Sin embargo, un escenario sin reglas para la IA será difícil de aceptar para la mayoría de las jurisdicciones. En lo que solo puede describirse como el rincón opuesto al de Thiel —dada la fascinación del inversor con el anticristo—, el Papa León ofrece una explicación. Su encíclica papal sobre la IA no es un panfleto ludita: León celebra el potencial de la IA y otras tecnologías para “servir al desarrollo humano integral y al cuidado de nuestra casa común”. Sin embargo, insiste en que los riesgos no atañen solo a los resultados que persiguen las tecnologías, sino también a la visión desde la que lo hacen y a lo que nosotros, los humanos, nos convertimos en el proceso; es decir, no solo el “qué”, sino también el “por qué” y el “cómo”.

León nos recuerda que, aunque la IA puede superar la inteligencia humana, ambas no son lo mismo. Las IA “no saben desde adentro qué significan el amor, el trabajo, la amistad o la responsabilidad”. El aprendizaje automático “no implica crecimiento interior”. Advierte en particular contra las visiones llamadas post- o transhumanistas, porque estos intentos de mejorar a la humanidad consideran las limitaciones humanas como defectos que hay que eliminar.

Javier Milei, declaró esta semana en el FT que su país se comprometería a no imponer regulaciones sobre lo que los algoritmos de IA podrán hacer.
Javier Milei, declaró esta semana en el FT que su país se comprometería a no imponer regulaciones sobre lo que los algoritmos de IA podrán hacer.Presidencia

La contrapropuesta del Papa —que la humanidad florece “no a pesar de las limitaciones, sino muchas veces a través de ellas”— es algo de lo que cada vez más personas toman conciencia en el caso de la “rendición cognitiva”: la comprobación de que facilitar las cosas mediante la IA puede disminuir nuestras capacidades en lugar de potenciarlas. En esa misma línea, el FT se compromete a mantener siempre el juicio humano en el centro de su periodismo.
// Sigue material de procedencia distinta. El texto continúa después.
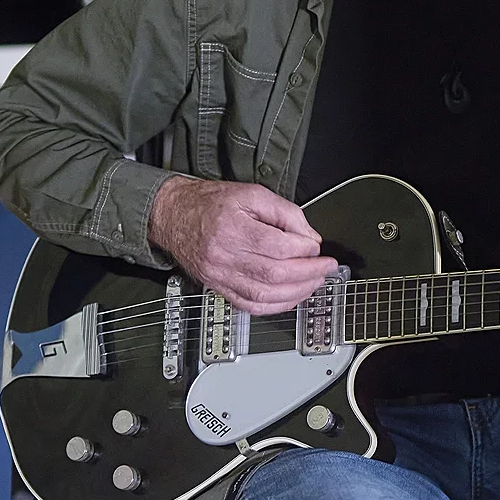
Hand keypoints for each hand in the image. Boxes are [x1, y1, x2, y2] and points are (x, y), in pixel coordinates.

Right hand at [148, 176, 336, 314]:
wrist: (173, 216)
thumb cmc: (210, 203)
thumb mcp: (251, 193)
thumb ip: (284, 212)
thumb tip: (309, 237)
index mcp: (231, 227)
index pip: (276, 246)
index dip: (303, 249)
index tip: (316, 246)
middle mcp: (224, 256)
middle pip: (274, 274)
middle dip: (308, 273)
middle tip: (326, 267)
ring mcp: (219, 276)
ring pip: (263, 295)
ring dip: (297, 293)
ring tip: (315, 283)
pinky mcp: (218, 288)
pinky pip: (249, 306)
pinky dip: (275, 306)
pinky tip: (291, 298)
En cierto modo, estos enfoques contrapuestos —uno que se rebela contra los límites, el otro que identifica a la humanidad con ellos— quizás puedan reconciliarse. Pero eso requiere que la responsabilidad esté anclada en algún lugar. Desde las reflexiones papales hasta las obras de ciencia ficción tan queridas por las élites tecnológicas, las fuentes de la sabiduría humana coinciden en que la humanidad no tolerará por mucho tiempo un sistema que genere daños sin reparación.
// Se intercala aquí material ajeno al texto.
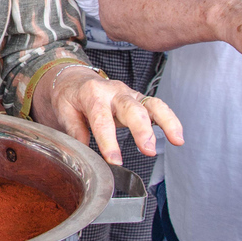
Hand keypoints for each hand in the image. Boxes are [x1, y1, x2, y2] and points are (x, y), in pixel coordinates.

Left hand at [31, 64, 184, 164]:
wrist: (75, 80)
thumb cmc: (69, 97)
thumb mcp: (63, 110)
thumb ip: (74, 130)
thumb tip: (83, 153)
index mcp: (92, 94)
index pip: (102, 119)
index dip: (109, 141)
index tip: (114, 161)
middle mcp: (114, 91)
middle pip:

Así, caben formas jurídicas permisivas si la responsabilidad es asumida por individuos, empresas y gobiernos moralmente maduros. Pero entonces nos corresponde, como individuos y como culturas colectivas, conservar nuestro propio juicio sobre cómo le va a nuestra sociedad y evitar el camino de menor resistencia que deja la gestión de la incertidumbre en manos de las máquinas.